- _ASSIGNED TASK_
State how many lines in the rows below contain the word "that". Reply with the number alone.

Transcribed page contents
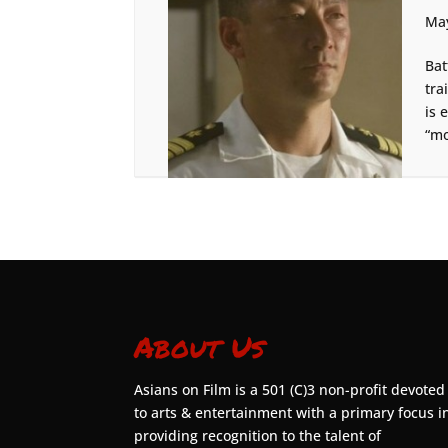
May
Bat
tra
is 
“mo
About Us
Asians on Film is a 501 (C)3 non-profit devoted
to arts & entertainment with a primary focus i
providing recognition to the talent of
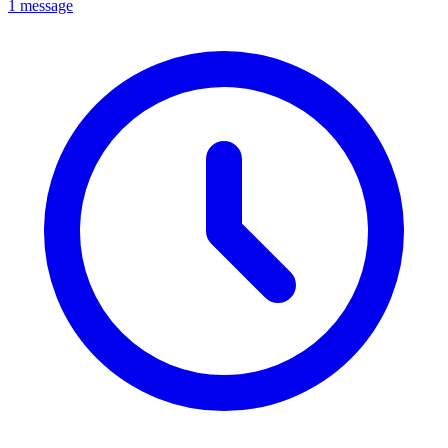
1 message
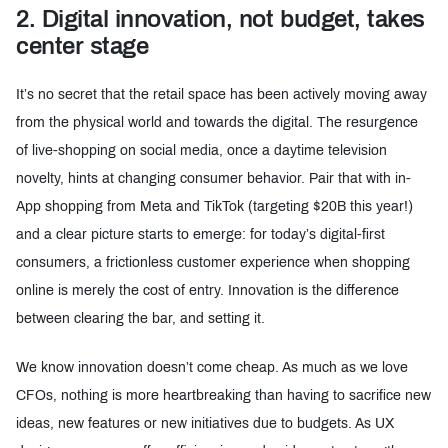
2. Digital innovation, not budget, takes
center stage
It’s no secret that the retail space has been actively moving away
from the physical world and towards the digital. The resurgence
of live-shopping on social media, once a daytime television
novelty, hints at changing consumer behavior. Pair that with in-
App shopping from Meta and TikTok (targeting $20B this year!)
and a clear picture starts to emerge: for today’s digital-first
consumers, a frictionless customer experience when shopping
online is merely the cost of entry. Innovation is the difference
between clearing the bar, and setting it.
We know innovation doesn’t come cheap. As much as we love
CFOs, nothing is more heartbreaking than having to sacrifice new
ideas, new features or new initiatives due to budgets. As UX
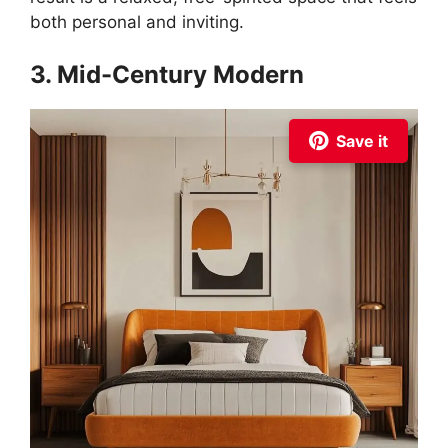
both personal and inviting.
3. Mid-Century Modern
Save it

--

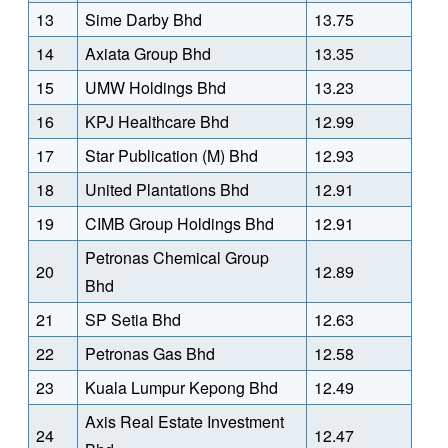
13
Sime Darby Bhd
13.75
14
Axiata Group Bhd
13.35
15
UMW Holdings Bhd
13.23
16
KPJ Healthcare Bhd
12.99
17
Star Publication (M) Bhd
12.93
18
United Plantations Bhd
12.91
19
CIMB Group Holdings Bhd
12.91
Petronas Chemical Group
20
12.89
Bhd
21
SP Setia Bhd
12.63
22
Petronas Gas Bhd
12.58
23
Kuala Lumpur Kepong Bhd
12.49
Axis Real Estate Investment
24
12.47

- _YOUR SOLUTION_
2